先輩から
第43弾です。なお今後も定期的に投稿を掲載して行きます。どうぞご期待ください。
第43弾「思い出のフライト」
松永 巌
今まで一〇〇〇回近く飛行機に乗ったが、すべてのフライトナンバー(便名)と機種(解る範囲で)をメモして来た。私は記憶も記録
も写生の一貫であると考え、克明にメモする事を大切にして居る。
説明になるが、航空機の便名もそれなりに意味を持つ事を知った。即ち初めの二,三個のアルファベットは航空会社の略称。数字の奇数は西又は
南行、偶数は東又は北行(多少の例外はある)で、数字の少ない程長距離路線を表す。
最初に飛行機に乗ったのは一九五五(昭和三〇)年、台湾に出張した時で、台北に行くには台湾とタイのフライトしか無く、タイ航空の
TAC〇〇一便にした。
欧州へ最初に行ったのは一九六〇(昭三五)年四月スイス航空のSR五〇三便。この事は本誌一四五五(平三〇.三)号に「欧州へ」と題して
書いたので、此処では割愛する。
初めてアメリカに行ったのは一九六六(昭四一)年、日本航空では未だニューヨークへの直行便が無く、俗に「米軍輸送機」と言われたノース・
ウエストNW〇〇二便を利用した。夕刻羽田を出発し、翌日の早朝シアトルに寄ってニューヨークに飛ぶもので、何回か利用した。その中で、
一九六八(昭四三)年五月、この便に乗った時、私が左の窓側に座って居たら、上品な御夫人が右隣の席にお着きになった。間を置かず御夫人の
方から「私は御手洗と言う変わった名前の者ですが、息子がキャノンのニューヨーク駐在をして居りまして、そこへ行く所です」と自己紹介を
なさった。その時はキャノンの御手洗さんを知る由も無かったが、後に社長、会長にお成りになり、経団連の会長と有名に成られ、あの時の
御夫人が御母堂と判り、機中で色々お話した事が懐かしく思われて、NW〇〇二便も忘れる事の出来ないフライトである。

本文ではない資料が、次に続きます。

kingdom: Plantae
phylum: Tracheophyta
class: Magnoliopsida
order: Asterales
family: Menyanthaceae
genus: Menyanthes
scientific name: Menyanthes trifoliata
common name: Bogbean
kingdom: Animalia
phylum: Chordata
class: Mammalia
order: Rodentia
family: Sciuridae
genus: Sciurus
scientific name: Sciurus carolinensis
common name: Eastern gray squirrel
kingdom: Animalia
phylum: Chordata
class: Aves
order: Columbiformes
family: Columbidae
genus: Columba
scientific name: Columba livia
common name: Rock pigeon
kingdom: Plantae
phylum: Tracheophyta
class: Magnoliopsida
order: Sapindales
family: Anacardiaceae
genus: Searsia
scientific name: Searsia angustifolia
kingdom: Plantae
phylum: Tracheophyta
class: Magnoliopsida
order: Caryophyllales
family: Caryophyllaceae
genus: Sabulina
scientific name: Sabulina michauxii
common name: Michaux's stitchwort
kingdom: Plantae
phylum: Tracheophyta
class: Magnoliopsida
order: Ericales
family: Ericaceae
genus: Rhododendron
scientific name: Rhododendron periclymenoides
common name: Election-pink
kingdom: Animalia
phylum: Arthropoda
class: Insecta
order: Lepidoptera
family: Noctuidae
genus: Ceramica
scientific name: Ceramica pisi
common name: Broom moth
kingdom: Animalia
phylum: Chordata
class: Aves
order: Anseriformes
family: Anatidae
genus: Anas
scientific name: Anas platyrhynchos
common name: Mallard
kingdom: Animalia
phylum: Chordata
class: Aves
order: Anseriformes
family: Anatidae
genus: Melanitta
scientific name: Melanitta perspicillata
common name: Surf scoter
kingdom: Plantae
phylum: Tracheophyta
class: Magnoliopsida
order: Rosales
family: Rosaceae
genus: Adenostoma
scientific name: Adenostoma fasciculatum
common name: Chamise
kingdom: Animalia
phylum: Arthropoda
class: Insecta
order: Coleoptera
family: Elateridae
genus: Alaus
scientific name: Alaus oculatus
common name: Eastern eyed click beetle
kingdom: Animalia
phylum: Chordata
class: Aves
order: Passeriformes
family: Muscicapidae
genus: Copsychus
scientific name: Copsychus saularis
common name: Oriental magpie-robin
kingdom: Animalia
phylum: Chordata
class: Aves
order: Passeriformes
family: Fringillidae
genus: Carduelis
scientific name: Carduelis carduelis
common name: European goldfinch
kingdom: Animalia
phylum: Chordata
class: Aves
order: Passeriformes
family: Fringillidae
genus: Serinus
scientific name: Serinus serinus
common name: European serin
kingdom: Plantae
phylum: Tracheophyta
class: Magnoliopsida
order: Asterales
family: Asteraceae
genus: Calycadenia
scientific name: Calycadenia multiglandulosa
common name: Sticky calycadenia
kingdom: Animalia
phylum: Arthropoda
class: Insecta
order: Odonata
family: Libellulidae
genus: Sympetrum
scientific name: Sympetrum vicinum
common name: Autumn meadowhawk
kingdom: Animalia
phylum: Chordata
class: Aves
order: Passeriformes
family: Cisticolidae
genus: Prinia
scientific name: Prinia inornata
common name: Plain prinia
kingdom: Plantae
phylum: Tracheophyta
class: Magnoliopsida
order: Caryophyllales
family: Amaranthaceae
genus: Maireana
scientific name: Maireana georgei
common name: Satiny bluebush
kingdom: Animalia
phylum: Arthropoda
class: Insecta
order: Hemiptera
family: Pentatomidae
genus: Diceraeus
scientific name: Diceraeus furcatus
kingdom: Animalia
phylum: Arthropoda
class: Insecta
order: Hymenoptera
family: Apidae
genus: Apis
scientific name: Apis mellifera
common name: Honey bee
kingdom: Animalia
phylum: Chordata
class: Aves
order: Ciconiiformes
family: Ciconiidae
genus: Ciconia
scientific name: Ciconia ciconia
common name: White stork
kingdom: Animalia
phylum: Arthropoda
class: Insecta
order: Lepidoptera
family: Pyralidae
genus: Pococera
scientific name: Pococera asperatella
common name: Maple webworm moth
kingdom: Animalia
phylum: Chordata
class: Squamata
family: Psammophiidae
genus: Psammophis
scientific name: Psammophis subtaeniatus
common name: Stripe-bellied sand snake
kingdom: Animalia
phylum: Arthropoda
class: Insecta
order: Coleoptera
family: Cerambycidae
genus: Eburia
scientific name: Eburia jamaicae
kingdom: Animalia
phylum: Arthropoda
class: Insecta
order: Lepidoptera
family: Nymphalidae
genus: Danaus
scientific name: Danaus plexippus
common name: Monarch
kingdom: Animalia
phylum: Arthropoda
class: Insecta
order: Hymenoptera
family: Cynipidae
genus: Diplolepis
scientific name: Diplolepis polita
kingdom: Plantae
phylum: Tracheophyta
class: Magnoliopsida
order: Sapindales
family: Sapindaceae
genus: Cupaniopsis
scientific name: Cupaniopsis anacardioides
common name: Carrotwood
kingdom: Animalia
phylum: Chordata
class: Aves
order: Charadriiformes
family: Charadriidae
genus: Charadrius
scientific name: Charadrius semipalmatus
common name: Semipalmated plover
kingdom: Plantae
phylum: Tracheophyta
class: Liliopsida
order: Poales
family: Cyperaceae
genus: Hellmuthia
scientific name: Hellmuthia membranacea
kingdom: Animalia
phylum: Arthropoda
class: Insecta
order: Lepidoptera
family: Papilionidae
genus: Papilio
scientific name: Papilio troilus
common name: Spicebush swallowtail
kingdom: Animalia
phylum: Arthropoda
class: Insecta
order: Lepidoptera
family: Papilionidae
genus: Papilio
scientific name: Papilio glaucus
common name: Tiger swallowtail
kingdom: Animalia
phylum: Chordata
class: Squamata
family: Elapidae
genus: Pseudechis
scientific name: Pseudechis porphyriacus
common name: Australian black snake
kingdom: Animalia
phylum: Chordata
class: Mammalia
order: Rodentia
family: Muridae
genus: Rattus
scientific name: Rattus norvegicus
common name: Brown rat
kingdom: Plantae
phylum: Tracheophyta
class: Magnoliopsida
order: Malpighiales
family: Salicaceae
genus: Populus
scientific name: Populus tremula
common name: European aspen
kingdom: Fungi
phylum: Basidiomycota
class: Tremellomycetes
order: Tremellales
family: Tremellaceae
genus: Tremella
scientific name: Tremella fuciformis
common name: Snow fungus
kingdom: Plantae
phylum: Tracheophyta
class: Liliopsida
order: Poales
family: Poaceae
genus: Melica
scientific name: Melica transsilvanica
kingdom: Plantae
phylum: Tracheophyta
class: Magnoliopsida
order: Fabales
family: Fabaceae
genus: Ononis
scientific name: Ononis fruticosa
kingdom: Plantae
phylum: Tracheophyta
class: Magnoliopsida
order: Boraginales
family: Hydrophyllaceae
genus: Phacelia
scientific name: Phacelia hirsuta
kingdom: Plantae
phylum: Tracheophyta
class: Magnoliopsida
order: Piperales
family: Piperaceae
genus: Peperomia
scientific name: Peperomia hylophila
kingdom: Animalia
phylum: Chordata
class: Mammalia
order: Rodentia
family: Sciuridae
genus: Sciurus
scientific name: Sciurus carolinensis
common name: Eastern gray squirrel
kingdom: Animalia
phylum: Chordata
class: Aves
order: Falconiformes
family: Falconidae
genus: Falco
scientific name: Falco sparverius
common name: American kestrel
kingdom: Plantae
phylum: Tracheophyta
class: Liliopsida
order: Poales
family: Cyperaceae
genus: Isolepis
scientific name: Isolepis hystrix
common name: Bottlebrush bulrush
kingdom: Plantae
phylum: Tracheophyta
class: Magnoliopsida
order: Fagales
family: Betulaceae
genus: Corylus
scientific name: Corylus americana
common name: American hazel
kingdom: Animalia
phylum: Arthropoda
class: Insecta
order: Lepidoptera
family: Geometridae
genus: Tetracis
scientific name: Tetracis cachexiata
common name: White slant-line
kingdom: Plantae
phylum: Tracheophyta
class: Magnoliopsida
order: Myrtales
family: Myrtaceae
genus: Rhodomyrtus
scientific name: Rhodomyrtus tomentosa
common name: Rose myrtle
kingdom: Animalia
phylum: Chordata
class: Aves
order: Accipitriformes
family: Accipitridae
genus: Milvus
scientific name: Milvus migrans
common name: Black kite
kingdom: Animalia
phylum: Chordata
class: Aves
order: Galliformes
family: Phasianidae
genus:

次にJAL〇〇一便の想い出であるが、JAL〇〇一便は太平洋線だけではなく、欧州にも有る事を知った事である(現在不明)。
一九六九(昭四四)年二月二七日私はイタリー、ドイツ、フランスと仕事をして、パリからニューヨークへ飛んだ。これが日本航空JAL〇〇一
便であった。ジェット・エンジン付のDC8で、二月と言う時季的なものも有ってか乗客は僅か数名、乗務員の数より少ないと言った状況。時間が
あって客室乗務員も暇そうであったので、パーサーを呼んで、コックビットの中を見学したいと申し出た。現在では考えられない事であるが、
当時はハイジャックなどは考えられなかったが、やはり容易には開放しない所ではあった。
パーサーは機長と相談するとその場を去ったが、直ぐ帰って来てOKと言った。長い間希望して居た事が叶えられ大変嬉しかった。
パーサーがコックビットのドアをノックすると中からドアが開いて入った。左側前方の操縦士の機長が座席から手を伸ばして握手して呉れた。
右側の座席の副操縦士、航行士、航空機関士を次々紹介して呉れた。
正、副操縦士は共にアメリカ人、他は日本人であった。機は既にオート・クルージング(自働航行)に入って居り、正副操縦士とも操縦稈には
触れて居らず、若い副操縦士のごときは靴を脱いで操縦桿の上に足を伸ばしてる有様であった。短距離やコースを熟知している場合は航行士や
機関士を省略する事もあると言って居た。
現在ではパイロット不足のためAI等の最新技術を駆使して省力化が検討されて居る。
スチュワーデスの話によると、この機体は皇族等のVIPも利用されるもので、特別の更衣室があると言って、その内部まで見せて呉れた。
このフライトがニューヨークについて翌日にトラベラーズチェックの盗難に遭ったりして忘れられないJAL〇〇一便になった。